In 1993, Dr. Stevens-Long came to Fielding as the Associate Dean for Student Development. In 1995, she became the Director of the Master’s degree in Organizational Design and Effectiveness, an innovative internet based program that formed the basis for the current Masters’ degrees in Organizational Management and Organization Design at Fielding. She also served as Associate Dean for Curriculum and Program Development in the Ph.D. program.

Dr. Stevens-Long has extensive experience as an organizational consultant as well as a professor and administrator. She has specialized in communication and team-building and has worked with professionals in the fields of law, medicine and university education. She specialized in developing services for non-profit professional organizations in Washington.
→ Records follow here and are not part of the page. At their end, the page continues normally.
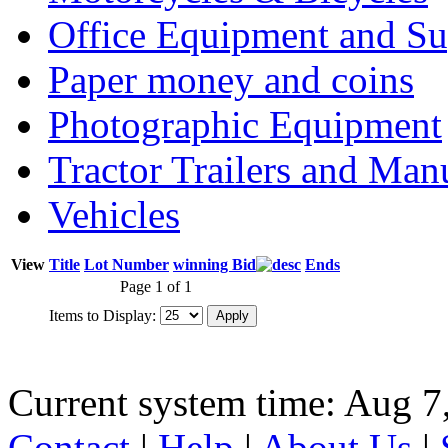
Office Equipment and Su
Paper money and coins
Photographic Equipment
Tractor Trailers and Ma
Vehicles
View
Title
Lot Number
winning Bid
Ends
Page 1 of 1
Items to Display:
Current system time: Aug 7
Contact
|
Help
|
About Us
|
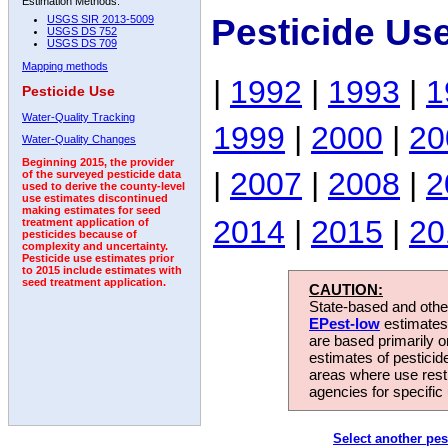
Estimation Methods:
Pesticide Us
USGS SIR 2013-5009
USGS DS 752
USGS DS 709
Mapping methods
|
1992
|
1993
|
1
Pesticide Use
Water-Quality Tracking
1999
|
2000
|
20
Water-Quality Changes
Beginning 2015, the provider
|
2007
|
2008
|
2
of the surveyed pesticide data
used to derive the county-level
use estimates discontinued
making estimates for seed
2014
|
2015
|
20
treatment application of
pesticides because of
complexity and uncertainty.
Pesticide use estimates prior
to 2015 include estimates with
seed treatment application.
CAUTION:
State-based and other
EPest-low
estimates.
are based primarily 
estimates of pesticid
areas where use rest
agencies for specific 
Select another pes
She has published numerous books and articles in adult development, including the best-selling text, Adult Life, first published by Mayfield publishing in 1979 and now in its fourth edition. She is currently researching the relationship between graduate education and cognitive, emotional and behavioral change in adulthood. Her recent publications include work on grand theory in human development, personality and ego-development, the assessment of graduate education and the design of virtual educational environments. She is currently working on a monograph about the relationship between religion and human development in Western culture.